I decided skiing would be my annual activity investment. I consistently buy our ski passes in June, when we can find the best prices. My pass is paid for in about ten visits, so you can imagine how cheap it was that year when I skied 40 days!

Ian always takes lessons at the beginning of the season to help his confidence. He is a solid expert-level skier, but has no interest in races. To keep up with him, I did another season of Ladies’ Program in Lake Louise and kept developing my skills. I did all this in my mid-forties knowing that it would be a matter of a few seasons when my son would surpass me for good.

This year we have season passes to Sunshine Village for the first time. I now feel entirely free to experience the entire mountain and love the good, natural snow.

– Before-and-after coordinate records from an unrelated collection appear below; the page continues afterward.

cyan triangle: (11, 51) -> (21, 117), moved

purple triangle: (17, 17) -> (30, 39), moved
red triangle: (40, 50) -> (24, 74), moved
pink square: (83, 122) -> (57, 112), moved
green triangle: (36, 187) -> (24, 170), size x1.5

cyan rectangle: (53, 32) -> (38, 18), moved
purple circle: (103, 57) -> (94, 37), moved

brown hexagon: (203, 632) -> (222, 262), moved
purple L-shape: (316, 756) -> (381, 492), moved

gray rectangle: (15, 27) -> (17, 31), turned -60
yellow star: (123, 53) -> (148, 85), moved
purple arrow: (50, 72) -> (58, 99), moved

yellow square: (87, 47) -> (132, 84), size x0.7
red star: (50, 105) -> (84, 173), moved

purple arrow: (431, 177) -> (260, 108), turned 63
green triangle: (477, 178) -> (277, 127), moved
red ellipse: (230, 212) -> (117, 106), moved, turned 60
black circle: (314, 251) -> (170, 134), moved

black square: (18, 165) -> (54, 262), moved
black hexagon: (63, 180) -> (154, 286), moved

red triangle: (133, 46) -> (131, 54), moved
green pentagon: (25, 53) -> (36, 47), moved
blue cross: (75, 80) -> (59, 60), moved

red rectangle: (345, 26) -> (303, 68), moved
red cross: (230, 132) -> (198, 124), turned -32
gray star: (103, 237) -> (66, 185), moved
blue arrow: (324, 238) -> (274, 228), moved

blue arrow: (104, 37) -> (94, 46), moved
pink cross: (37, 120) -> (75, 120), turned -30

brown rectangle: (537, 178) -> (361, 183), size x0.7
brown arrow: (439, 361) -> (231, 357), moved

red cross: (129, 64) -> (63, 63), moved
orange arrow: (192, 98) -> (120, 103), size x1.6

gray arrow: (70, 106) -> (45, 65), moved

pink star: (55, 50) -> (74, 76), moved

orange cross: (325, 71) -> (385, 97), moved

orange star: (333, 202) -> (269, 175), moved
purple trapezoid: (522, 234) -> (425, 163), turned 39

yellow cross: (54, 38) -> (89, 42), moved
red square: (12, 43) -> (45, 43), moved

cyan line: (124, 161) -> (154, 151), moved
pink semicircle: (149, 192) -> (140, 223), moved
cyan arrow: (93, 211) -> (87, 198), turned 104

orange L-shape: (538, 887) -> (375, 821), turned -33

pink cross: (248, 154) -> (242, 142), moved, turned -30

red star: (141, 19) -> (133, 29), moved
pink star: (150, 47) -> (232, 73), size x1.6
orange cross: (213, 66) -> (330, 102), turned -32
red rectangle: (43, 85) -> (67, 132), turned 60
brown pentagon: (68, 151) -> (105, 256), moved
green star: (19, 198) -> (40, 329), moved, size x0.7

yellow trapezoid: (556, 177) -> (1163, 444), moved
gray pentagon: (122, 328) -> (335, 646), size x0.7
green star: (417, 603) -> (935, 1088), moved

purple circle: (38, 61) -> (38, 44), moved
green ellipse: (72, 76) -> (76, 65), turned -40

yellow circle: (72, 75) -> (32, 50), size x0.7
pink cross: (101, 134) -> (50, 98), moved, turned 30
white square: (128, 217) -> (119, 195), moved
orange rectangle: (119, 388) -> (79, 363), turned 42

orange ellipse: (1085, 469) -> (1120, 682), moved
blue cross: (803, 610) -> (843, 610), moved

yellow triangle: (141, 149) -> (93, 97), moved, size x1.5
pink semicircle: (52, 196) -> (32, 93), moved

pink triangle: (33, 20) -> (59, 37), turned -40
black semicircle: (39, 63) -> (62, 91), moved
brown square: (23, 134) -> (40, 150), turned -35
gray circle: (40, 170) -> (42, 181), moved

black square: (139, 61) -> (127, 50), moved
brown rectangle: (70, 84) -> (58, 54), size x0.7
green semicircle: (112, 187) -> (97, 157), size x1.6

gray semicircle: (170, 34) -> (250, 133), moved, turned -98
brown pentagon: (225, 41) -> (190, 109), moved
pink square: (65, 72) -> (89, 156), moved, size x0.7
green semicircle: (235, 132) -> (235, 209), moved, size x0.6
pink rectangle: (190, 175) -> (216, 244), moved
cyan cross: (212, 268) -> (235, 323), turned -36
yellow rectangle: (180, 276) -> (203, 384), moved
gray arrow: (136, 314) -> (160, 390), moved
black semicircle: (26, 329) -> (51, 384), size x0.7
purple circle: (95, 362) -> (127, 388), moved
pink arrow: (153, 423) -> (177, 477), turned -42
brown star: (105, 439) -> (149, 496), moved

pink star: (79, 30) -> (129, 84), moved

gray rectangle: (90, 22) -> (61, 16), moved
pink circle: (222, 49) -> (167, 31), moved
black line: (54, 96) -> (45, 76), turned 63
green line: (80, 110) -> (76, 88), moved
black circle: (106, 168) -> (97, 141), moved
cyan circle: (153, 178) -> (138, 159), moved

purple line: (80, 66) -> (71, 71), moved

My niece is living here and this is her first ski season. Having learned to ski as an adult, I gave her four full days of group lessons and she was lucky enough to end up with a private instructor. In under an month she progressed from a ‘pizza’ snowplow to black runs!

My son had his lessons as well and as an 8 year-old Canadian boy, he is comfortable in his new twin-tips powder skis, jumping around and going down anything in his path. I bought used twin-tip Rossignol skis for this season, much longer than my ‘old’ ones and an amazing piece of gear that surprisingly, I was ready to use.

So, here I am, in my 11th year in Canada and my 4th ski season, 46 years young single mom enjoying the winter as my favourite season of the year. We are a month into this six-month season and I have already skied 13 days and more than 300 km of various terrain!